I think the problem with big mechs on turkeys is the same as the problem with big mechs on big game; you get into that much width, and penetration is compromised. I have clipped the primaries off of turkey wings with tin snips and it was WORK to take them much more than one at a time, so I can only imagine how effective those heavy feather quills would be if you were trying to punch through a whole bunch of them at once, and on a bird that is light enough to be shoved out of the path of the arrow....
Maybe some day I'll have killed enough of them to take it casually, but I'm not there yet.
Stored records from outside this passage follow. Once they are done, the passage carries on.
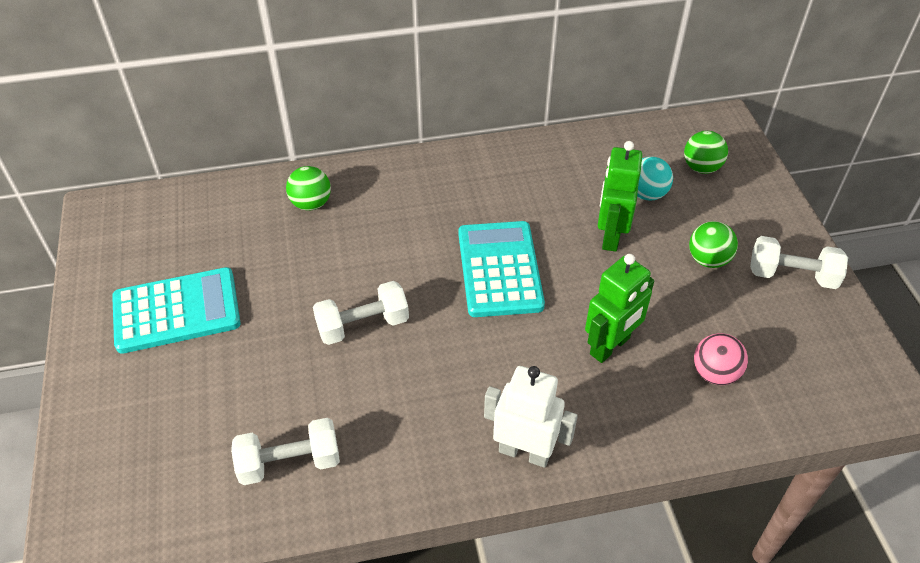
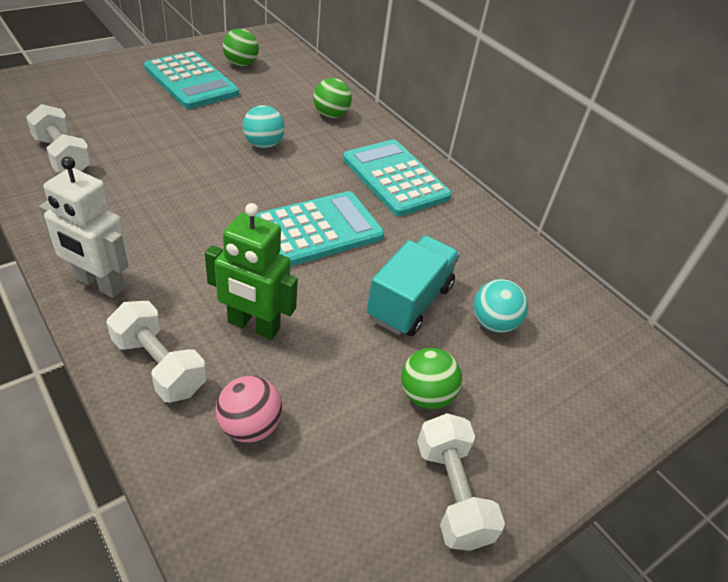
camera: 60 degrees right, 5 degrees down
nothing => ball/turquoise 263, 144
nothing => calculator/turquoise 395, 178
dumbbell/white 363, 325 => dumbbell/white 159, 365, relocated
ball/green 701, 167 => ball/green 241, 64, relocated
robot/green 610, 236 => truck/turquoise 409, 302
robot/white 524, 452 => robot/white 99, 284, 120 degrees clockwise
And FWIW, one of the LW guys - who is a SUPERB shot and can hit whatever the hell he wants with an #80 recurve and a 640-gr arrow clocking something around 200 fps... He uses a string tracker on turkeys. I think if he used a rubber blunt, he could just walk over and the bird would already by plucked by the impact, but to each his own.....
"Well.....nearly always is another way of stating Bullheads can and do wound turkeys."
Well of course they can- they have 3 razor sharp blades and obviously could make a non-vital cut on a bird. Odds of that are extremely slim comparatively.
"There is not perfect broadhead for any animal and all we can do is try to pick the one that performs and suits our likes and dislikes the best."
Totally agree. You all can shoot what ever the heck floats your boat! I'm convinced the need for threads like the OP posted here would go down dramatically of more people shot bullheads. However if you don't want to do that, regardless if I think that's a good idea or if i think you have a valid argument to not do it, then don't. Different strokes for different folks- even if we don't agree...
^^ This. All I can say is when I first started shooting turkeys with a bow, I lost 2 of the first 3 birds. One of the birds lost was a good hit in the vitals, the other I'm not sure. There was a lot of high grass nearby along with a creek where I lost sight of both birds after they ran off. There will always be some situations where killing and watching/tracking birds with regular mechanical will lead to a recovery. But, since I switched over to Bullheads, I've never lost a single bird. Anybody who thinks shooting turkeys with Bullheads is a slam dunk has never done it. And anybody who claims to have never lost a bird with a mechanical either hasn't killed many turkeys yet or is lying. I would ask, if you're such a great shot with a mechanical that you can always place an arrow in the baseball-sized vitals, why wouldn't you dispatch them cleanly with a Bullhead? Do you shoot turkeys in the body with a shotgun too?
"...if you're such a great shot with a mechanical that you can always place an arrow in the baseball-sized vitals, why wouldn't you dispatch them cleanly with a Bullhead? Do you shoot turkeys in the body with a shotgun too?"
Lots of reasons....the main reason being I would have to pass on many close encounters.